In maybe the only case that specifically addresses the issues we’re discussing in this article, The Maryland Court of Special Appeals held in Shawna Lynn Faith v. State of Maryland (2019) that a genital inspection of a person on the shoulder of an interstate highway violated the Fourth Amendment. Unfortunately, this precedent is binding only on Maryland state courts and is of limited importance to other courts.

To sum up it all up, courts have found that the scope, method, justification and location of strip and cavity searches all play a role in determining their constitutionality. They also found that personal privacy and dignity play a role. They held that preservation of evidence and safety of arresting officers are the primary justification for warrantless strip/body cavity searches. And they ruled that such searches must be held in private unless exigent conditions exist.
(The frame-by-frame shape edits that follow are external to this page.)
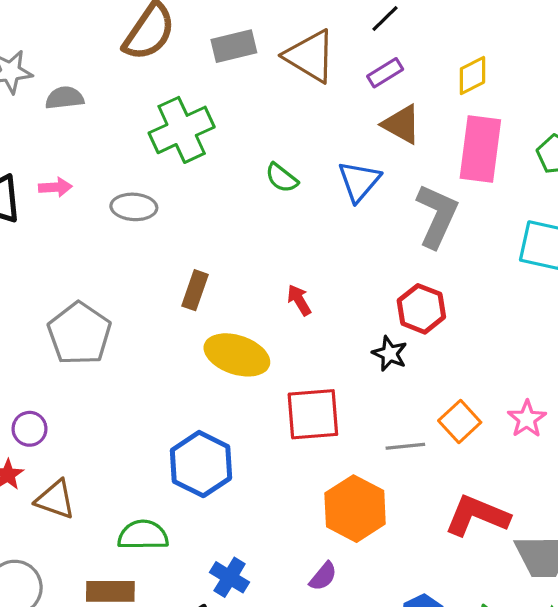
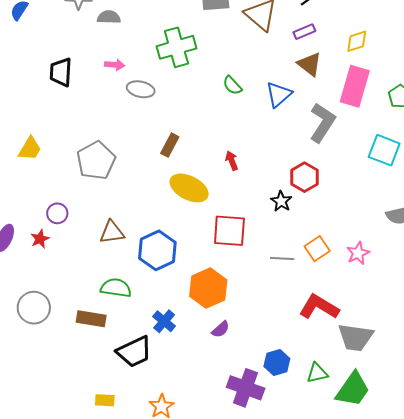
pink arrow: (55, 187) -> (115, 65), moved
brown triangle: (55, 500) -> (112, 232), moved, turned -36
orange hexagon: (355, 509) -> (208, 288), moved

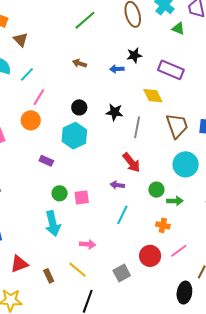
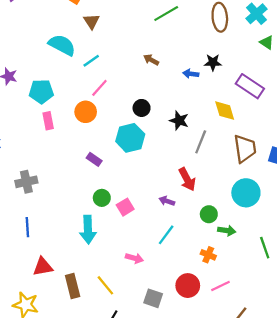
pink square: (82, 197) -> (125, 207), turned -35
pink arrow: (88, 244) -> (134, 258), moved
gray square: (122, 273) -> (153, 298), turned 36
brown rectangle: (49, 276) -> (73, 286), size x1.5

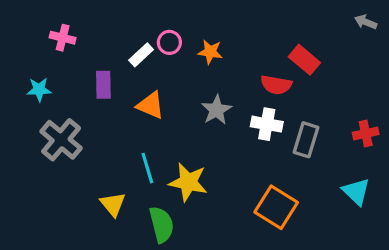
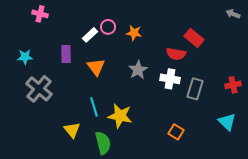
pink cross: (63, 38) -> (40, 14), moved
orange triangle: (151, 105) -> (96, 67), turned 30
orange square: (276, 207) -> (176, 132), size x0.6

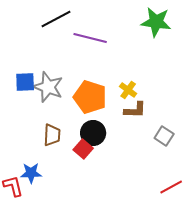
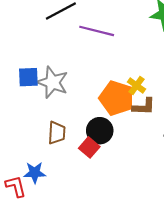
orange pentagon: (90, 97) -> (117, 98), moved

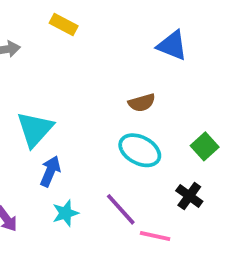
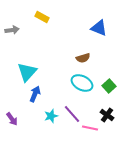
green square: (205, 146) -> (109, 86), moved
black cross: (189, 196) -> (107, 115), moved
cyan star: (65, 213) -> (51, 116), moved

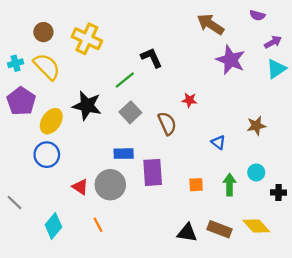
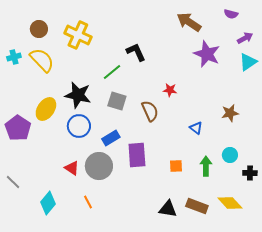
purple pentagon: (21, 101) -> (18, 128), moved
gray square: (130, 112) -> (117, 101), turned -30
blue rectangle: (124, 154) -> (111, 138), turned -30
blue circle: (47, 155) -> (79, 126), moved

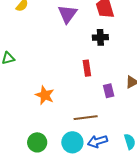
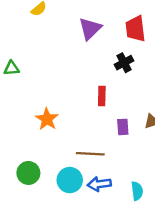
black cross: (100, 37) -> (124, 63), turned -35

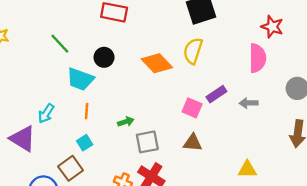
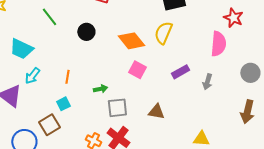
cyan trapezoid: (80, 79) -> (21, 49), moved
gray arrow: (249, 103) -> (207, 82), turned -77
pink square: (192, 108) -> (137, 70), moved

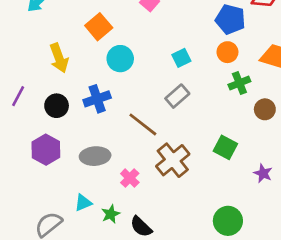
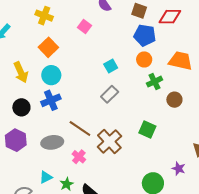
cyan circle: (120, 59) -> (51, 75), moved
brown line: (143, 124) -> (80, 128), moved
purple star: (263, 173) -> (179, 169), moved

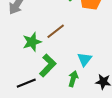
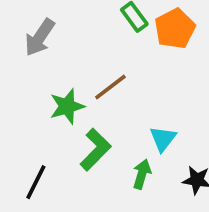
black line: (26, 83) -> (36, 182), moved, turned -42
Despite the writing on the wall, law enforcement continues to ignore the personal privacy and dignity of these women being subjected to warrantless body cavity searches on the side of our roads and highways.

A few state legislatures have stepped up and provided some protection against warrantless roadside body cavity searches, notably among them is Texas, Ohio and California. Roadside searches now require a search warrant while unwarranted searches to preserve evidence must take place in a private setting. Unsurprisingly, the Texas law has no penalties for law enforcement personnel that violate it. Additionally, while many law enforcement agencies have guidelines on strip and body cavity searches, they are typically exceedingly permissive. Officers are rarely held accountable for conducting body searches outside legal and procedural parameters.

Even in the upsetting examples noted above, which even their own departments are reticent to defend, law enforcement officers are protected by qualified immunity. Qualified immunity protects police officers from criminal charges or civil lawsuits in all but a few extreme circumstances. When it comes to internal investigations, the “blue wall of silence” hampers the efforts of investigators. And police unions exert such political influence that it deters local governments from taking action. If there are no consequences, law enforcement officers have little incentive to change their behavior.

But why do they do it? A common factor in many cases of police abuse is that an officer feels disrespected by the victim. Too often, police have an incredibly low tolerance for people who question the legality of a traffic stop, “talk back” or they perceive as being uncooperative. These public searches of genitalia can be a form of extrajudicial punishment imposed as a consequence for annoying a police officer.

The Sandra Bland incident in Texas is a high-profile example of an officer feeling disrespected and abusing his authority. Bland was pulled over for a minor traffic violation and expressed annoyance at the traffic stop. The officer, feeling disrespected, quickly escalated the situation. Bland (correctly) asserted her rights and was taken into custody for assaulting a police officer; a charge that the dashcam footage did not support. Bland annoyed a Texas state trooper by insisting upon her rights and he unjustly arrested her, leading to her death in jail.

Bland’s family later reached a $1.9 million settlement with Waller County and the Texas Department of Public Safety. The arresting officer was charged with perjury after a public outcry, but those charges were dropped in exchange for his agreement to not pursue any law enforcement employment in the future. Most officers who lose their jobs for this kind of misconduct fare much better, however, regaining their jobs through arbitration or finding positions in different police departments.

The next time you read about one of these excessively aggressive warrantless roadside cavity searches, you’ll know why they continue to occur. Until the courts rule decisively against them, until the law prohibits them, until law enforcement agencies forbid them and until police are punished for conducting them, these flagrant abuses of authority will continue unabated.